For assisting the user when working interactively in the Python shell, collection objects should expose their handled objects as attributes and let function “dir” return the attribute names, being identical with the name attributes of the handled objects:

>>> nodes.gauge1
Node("gauge1", variable="Q")
>>> nodes.gauge2
Node("gauge2", variable="Q")
>>> "gauge1" in dir(nodes)
True

Additionally, provide item access as a more type-safe and eventually more efficient alternative for writing complex scripts:

>>> nodes["gauge1"]
Node("gauge1", variable="Q")

Whenever useful, define convenience functions to simplify the handling of collection objects:

>>> nodes += Node("gauge1")
>>> nodes.gauge1 is Node("gauge1")
True
>>> len(nodes)
2
>>> "gauge1" in nodes
True
>>> nodes.gauge1 in nodes
True
>>> newnodes = nodes.copy()
>>> nodes is newnodes
False
>>> nodes.gauge1 is newnodes.gauge1
True
>>> nodes -= "gauge1"
>>> 'gauge1' in nodes
False

String representations

Be aware of the difference between str and repr(). Often, str is supposed to return strings describing objects in a condensed form for end-users when executing a program, while repr() is supposed to return strings containing all details of an object for developers when debugging a program. Some argue, due to its limited usage, giving repr() much attention is a waste of time in many cases. For HydPy, we think different. Defining comprehensive repr() return values simplifies reading the doctests of the online documentation and working interactively within the Python shell, thus being of high relevance for end-users, too. On the other hand, str is a little less relevant due to mainly being an alternative for the generation of exception messages. Hence, focus primarily on repr() and concentrate on str when the return value of repr() is too complicated for exception messages.

- _DATASET EXCERPT_
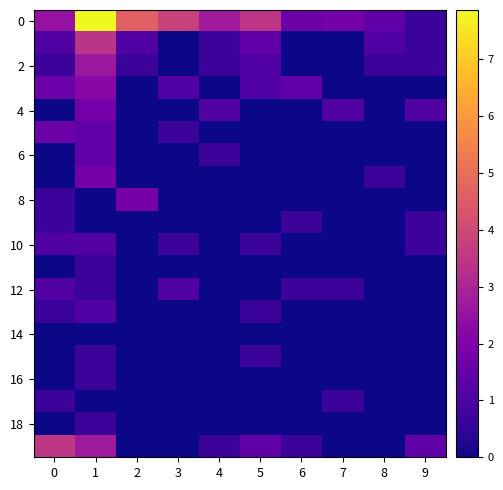

Which has a higher value, 2 or 4?

2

- _EXERCISE SET_
A. In the HydPy guidelines text, which string representation should receive the primary focus?
B. Name every built-in Python function that the HydPy guidelines text mentions.
C. Please carry on the HydPy guidelines text from the point where it stops.
The listing above comes from a separate source.

- _TASK-BY-TASK OUTPUTS_
A. repr()

B. dir, len, str, repr

C.
A good return value of repr() is one that a non-Python-programmer does not identify as a string. The first ideal case is that copy-pasting the string representation and evaluating it within the Python shell returns a reference to the same object.

A Python example:

>>> repr(None)
'None'
>>> eval("None") is None
True

A HydPy example:

>>> from hydpy import Node
>>> Node("gauge1")
Node("gauge1", variable="Q")
>>> eval('Node("gauge1", variable="Q")') is Node("gauge1")
True

In the second ideal case, evaluating the string representation results in an equal object.

A Python example:

>>> x = 1.5
>>> x
1.5
>>> eval("1.5") is x
False
>>> eval("1.5") == x
True

A HydPy example:

>>> from hydpy import Period
>>> Period("1d")
Period("1d")
>>> eval('Period("1d")') is Period("1d")
False
>>> eval('Period("1d")') == Period("1d")
True

For nested objects, the above goals may be hard to accomplish, but sometimes it’s worth it.

A Python example:

>>> [1., "a"]
[1.0, 'a']
>>> eval("[1.0, 'a']") == [1.0, "a"]
True

A HydPy example:

>>> from hydpy import Timegrid
>>> Timegrid("01.11.1996", "1.11.2006", "1d")
Timegrid("01.11.1996 00:00:00",
         "01.11.2006 00:00:00",
         "1d")
>>> eval('Timegrid("01.11.1996 00:00:00", "01.11.2006 00:00:00", "1d")') == Timegrid("01.11.1996", "1.11.2006", "1d")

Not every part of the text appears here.